The British Meat Processors Association has backed calls for a merit-based migration policy after a new CBI report recommended scrapping immigration targets after Brexit.
Britain’s meat industry would be vulnerable to shortages of workers across all skill levels as uncertainty around future migration policy looms, said the BMPA.
The CBI’s new report ‘Open and controlled: A new approach to immigration after Brexit’ was based on a survey of more than 129,000 businesses across 18 industries. It warned “applying the existing non-EU immigration system to EU workers would damage the UK economy” as it was too complicated for smaller companies to navigate.
Instead, it called for a system measuring the social and economic contributions of migrants, rather than net migration figures.
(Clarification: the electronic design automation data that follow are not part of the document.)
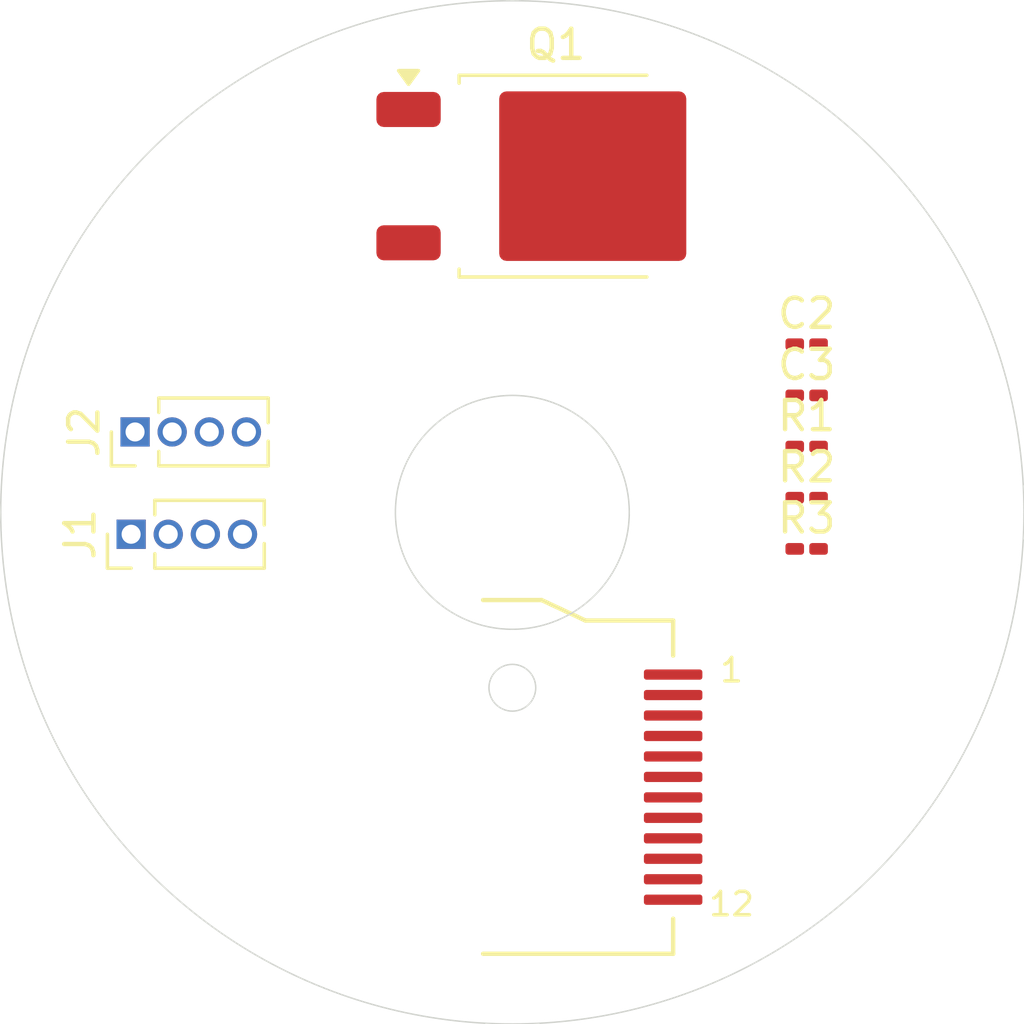
<source format=kicad_pcb>
(kicad_pcb
	(version 20241229)
	(generator "pcbnew")
	(generator_version "9.0")
	(general
		(thickness 1.6)
		(legacy_teardrops no)
	)
	(paper "A4")
	(layers
		(0 "F.Cu" signal)
		(2 "B.Cu" signal)
		(9 "F.Adhes" user "F.Adhesive")
		(11 "B.Adhes" user "B.Adhesive")
		(13 "F.Paste" user)
		(15 "B.Paste" user)
		(5 "F.SilkS" user "F.Silkscreen")
		(7 "B.SilkS" user "B.Silkscreen")
		(1 "F.Mask" user)
		(3 "B.Mask" user)
		(17 "Dwgs.User" user "User.Drawings")
		(19 "Cmts.User" user "User.Comments")
		(21 "Eco1.User" user "User.Eco1")
		(23 "Eco2.User" user "User.Eco2")
		(25 "Edge.Cuts" user)
		(27 "Margin" user)
		(31 "F.CrtYd" user "F.Courtyard")
		(29 "B.CrtYd" user "B.Courtyard")
		(35 "F.Fab" user)
		(33 "B.Fab" user)
		(39 "User.1" user)
		(41 "User.2" user)
		(43 "User.3" user)
		(45 "User.4" user)
	)
	(setup
		(pad_to_mask_clearance 0)
		(allow_soldermask_bridges_in_footprints no)
		(tenting front back)
		(pcbplotparams
			(layerselection 0x00000000_00000000_55555555_5755f5ff)
			(plot_on_all_layers_selection 0x00000000_00000000_00000000_00000000)
			(disableapertmacros no)
			(usegerberextensions no)
			(usegerberattributes yes)
			(usegerberadvancedattributes yes)
			(creategerberjobfile yes)
			(dashed_line_dash_ratio 12.000000)
			(dashed_line_gap_ratio 3.000000)
			(svgprecision 4)
			(plotframeref no)
			(mode 1)
			(useauxorigin no)
			(hpglpennumber 1)
			(hpglpenspeed 20)
			(hpglpendiameter 15.000000)
			(pdf_front_fp_property_popups yes)
			(pdf_back_fp_property_popups yes)
			(pdf_metadata yes)
			(pdf_single_document no)
			(dxfpolygonmode yes)
			(dxfimperialunits yes)
			(dxfusepcbnewfont yes)
			(psnegative no)
			(psa4output no)
			(plot_black_and_white yes)
			(sketchpadsonfab no)
			(plotpadnumbers no)
			(hidednponfab no)
			(sketchdnponfab yes)
			(crossoutdnponfab yes)
			(subtractmaskfromsilk no)
			(outputformat 1)
			(mirror no)
			(drillshape 1)
			(scaleselection 1)
			(outputdirectory "")
		)
	)
	(net 0 "")
	(net 1 "+3.3V")
	(net 2 "GND")
	(net 3 "Net-(Q1-G)")
	(net 4 "LEDK")
	(net 5 "LEDA")
	(net 6 "BACKLIGH_EN")
	(net 7 "SCK")
	(net 8 "nRESET")
	(net 9 "MOSI")
	(net 10 "nCS")
	(net 11 "DC")
	(footprint "Capacitor_SMD:C_0201_0603Metric_Pad0.64x0.40mm_HandSolder" (layer "F.Cu") (at 160.5675 96.5))
	(footprint "Resistor_SMD:R_0201_0603Metric_Pad0.64x0.40mm_HandSolder" (layer "F.Cu") (at 160.5675 101.75))
	(footprint "Capacitor_SMD:C_0201_0603Metric_Pad0.64x0.40mm_HandSolder" (layer "F.Cu") (at 160.5675 94.75))
	(footprint "Connector_PinHeader_1.27mm:PinHeader_1x04_P1.27mm_Vertical" (layer "F.Cu") (at 137.46 101.25 90))
	(footprint "LCD_GC9A01:GC9A01Round1.28" (layer "F.Cu") (at 156 109.9))
	(footprint "Package_TO_SOT_SMD:TO-252-2" (layer "F.Cu") (at 151.99 89))
	(footprint "Resistor_SMD:R_0201_0603Metric_Pad0.64x0.40mm_HandSolder" (layer "F.Cu") (at 160.5675 100))
	(footprint "Connector_PinHeader_1.27mm:PinHeader_1x04_P1.27mm_Vertical" (layer "F.Cu") (at 137.595 97.75 90))
	(footprint "Resistor_SMD:R_0201_0603Metric_Pad0.64x0.40mm_HandSolder" (layer "F.Cu") (at 160.5675 98.25))
	(gr_circle
		(center 150.5 100.5)
		(end 168 100.5)
		(stroke
			(width 0.05)
			(type solid)
		)
		(fill no)
		(layer "Edge.Cuts")
		(uuid "8a413ce5-b588-459c-bccd-8e543eecffa8")
	)
	(gr_circle
		(center 150.5 106.5)
		(end 151.3 106.5)
		(stroke
			(width 0.05)
			(type solid)
		)
		(fill no)
		(layer "Edge.Cuts")
		(uuid "bf27f879-32a6-4d94-b4fe-418277cc40dd")
	)
	(gr_circle
		(center 150.5 100.5)
		(end 154.5 100.5)
		(stroke
			(width 0.05)
			(type default)
		)
		(fill no)
		(layer "Edge.Cuts")
		(uuid "d678d8f4-99ce-4203-a9ff-0cc9267d9554")
	)
	(embedded_fonts no)
)

</source>
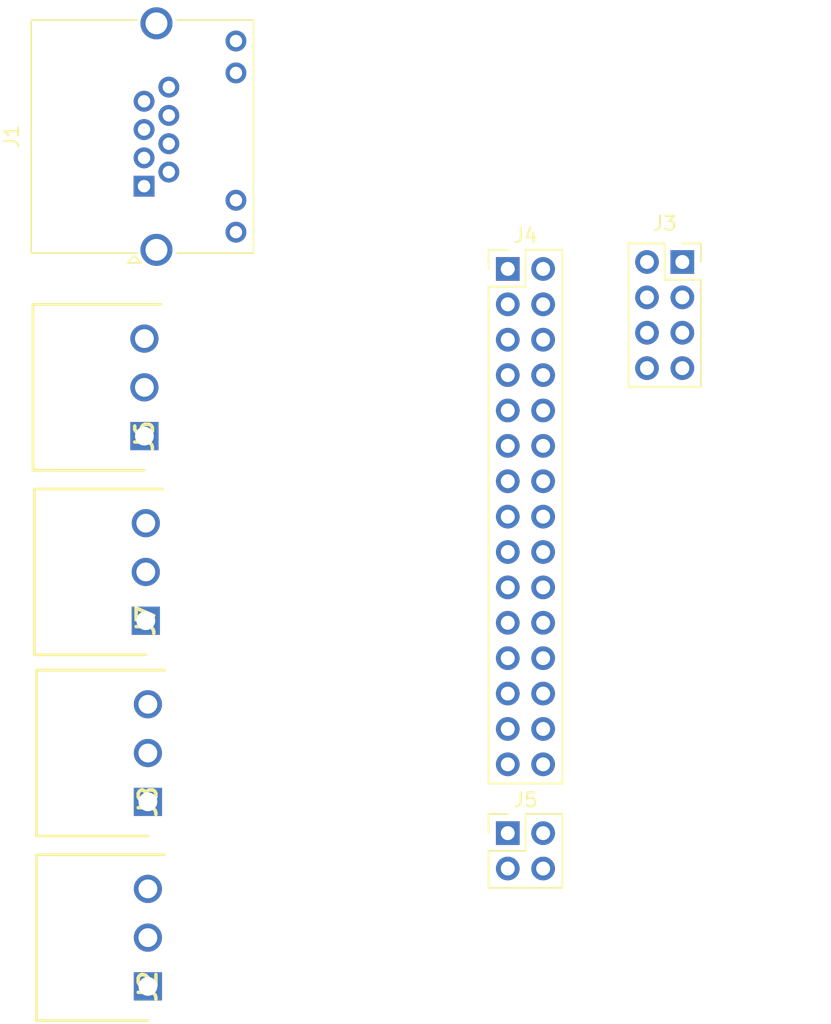
<source format=kicad_pcb>
(kicad_pcb
	(version 20241229)
	(generator "pcbnew")
	(generator_version "9.0")
	(general
		(thickness 1.6)
		(legacy_teardrops no)
	)
	(paper "A4")
	(layers
		(0 "F.Cu" signal)
		(2 "B.Cu" signal)
		(9 "F.Adhes" user "F.Adhesive")
		(11 "B.Adhes" user "B.Adhesive")
		(13 "F.Paste" user)
		(15 "B.Paste" user)
		(5 "F.SilkS" user "F.Silkscreen")
		(7 "B.SilkS" user "B.Silkscreen")
		(1 "F.Mask" user)
		(3 "B.Mask" user)
		(17 "Dwgs.User" user "User.Drawings")
		(19 "Cmts.User" user "User.Comments")
		(21 "Eco1.User" user "User.Eco1")
		(23 "Eco2.User" user "User.Eco2")
		(25 "Edge.Cuts" user)
		(27 "Margin" user)
		(31 "F.CrtYd" user "F.Courtyard")
		(29 "B.CrtYd" user "B.Courtyard")
		(35 "F.Fab" user)
		(33 "B.Fab" user)
		(39 "User.1" user)
		(41 "User.2" user)
		(43 "User.3" user)
		(45 "User.4" user)
	)
	(setup
		(pad_to_mask_clearance 0)
		(allow_soldermask_bridges_in_footprints no)
		(tenting front back)
		(pcbplotparams
			(layerselection 0x00000000_00000000_55555555_5755f5ff)
			(plot_on_all_layers_selection 0x00000000_00000000_00000000_00000000)
			(disableapertmacros no)
			(usegerberextensions no)
			(usegerberattributes yes)
			(usegerberadvancedattributes yes)
			(creategerberjobfile yes)
			(dashed_line_dash_ratio 12.000000)
			(dashed_line_gap_ratio 3.000000)
			(svgprecision 4)
			(plotframeref no)
			(mode 1)
			(useauxorigin no)
			(hpglpennumber 1)
			(hpglpenspeed 20)
			(hpglpendiameter 15.000000)
			(pdf_front_fp_property_popups yes)
			(pdf_back_fp_property_popups yes)
			(pdf_metadata yes)
			(pdf_single_document no)
			(dxfpolygonmode yes)
			(dxfimperialunits yes)
			(dxfusepcbnewfont yes)
			(psnegative no)
			(psa4output no)
			(plot_black_and_white yes)
			(sketchpadsonfab no)
			(plotpadnumbers no)
			(hidednponfab no)
			(sketchdnponfab yes)
			(crossoutdnponfab yes)
			(subtractmaskfromsilk no)
			(outputformat 1)
			(mirror no)
			(drillshape 1)
			(scaleselection 1)
			(outputdirectory "")
		)
	)
	(net 0 "")
	(net 1 "/BTN_PWR_{-}")
	(net 2 "/BTN_PWR_{+}")
	(net 3 "/LED_PWR_{+}")
	(net 4 "/LED_PWR_{-}")
	(net 5 "/LED_HDD_{+}")
	(net 6 "/BTN_RST_{+}")
	(net 7 "/LED_HDD_{-}")
	(net 8 "/BTN_RST_{-}")
	(net 9 "/SDI_COMM")
	(net 10 "/SDI_PWR")
	(net 11 "/SDI_GND")
	(net 12 "/NC")
	(footprint "Library:MC1,5_3-G-3,5" (layer "F.Cu") (at 74.15 101.5 90))
	(footprint "Library:MC1,5_3-G-3,5" (layer "F.Cu") (at 74 75.25 90))
	(footprint "Connector_PinHeader_2.54mm:PinHeader_2x02_P2.54mm_Vertical" (layer "F.Cu") (at 100 90.5))
	(footprint "Connector_RJ:RJ45_Amphenol_RJHSE538X" (layer "F.Cu") (at 73.875 44.06 90))
	(footprint "Connector_PinHeader_2.54mm:PinHeader_2x15_P2.54mm_Vertical" (layer "F.Cu") (at 100 50))
	(footprint "Connector_PinSocket_2.54mm:PinSocket_2x04_P2.54mm_Vertical" (layer "F.Cu") (at 112.54 49.5))
	(footprint "Library:MC1,5_3-G-3,5" (layer "F.Cu") (at 74.15 88.25 90))
	(footprint "Library:MC1,5_3-G-3,5" (layer "F.Cu") (at 73.9 62 90))
	(embedded_fonts no)
)

</source>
Such a scheme could avert a “major problem” in the food and drink industry, said BMPA CEO Nick Allen, who suggested the meat industry could find itself short of highly skilled workers for engineering, science and technology posts in addition to lower-skilled labour when the UK departs the EU.
Some 63% of staff in meat processing plants were non-UK EU nationals, according to the NFU’s Vision for the Future of Farming report, published last July. That figure rose to 85% among official vets employed to audit UK abattoirs, according to an FSA submission to a Commons Migration Advisory Committee inquiry last Ocotber.
“The BMPA supports the recommendations set out in the CBI’s latest report and will be adding its voice to calls for government to heed the warnings coming directly from food businesses up and down the country,” said Allen.
“This detailed report presents a clear business case for how future immigration policy should be shaped so that it fosters rather than hinders economic growth once we have left the EU.”
The CBI’s report also surveyed companies supplying food processors, finding 7% of employment in the agriculture, forestry and fishing sectors came from 2004 entrants to the EU in 2016. Meanwhile, 56% of dairy farmers surveyed said they had employed labour from overseas in the past five years, while 35% to 40% of staff on farms in the egg industry are from the EU.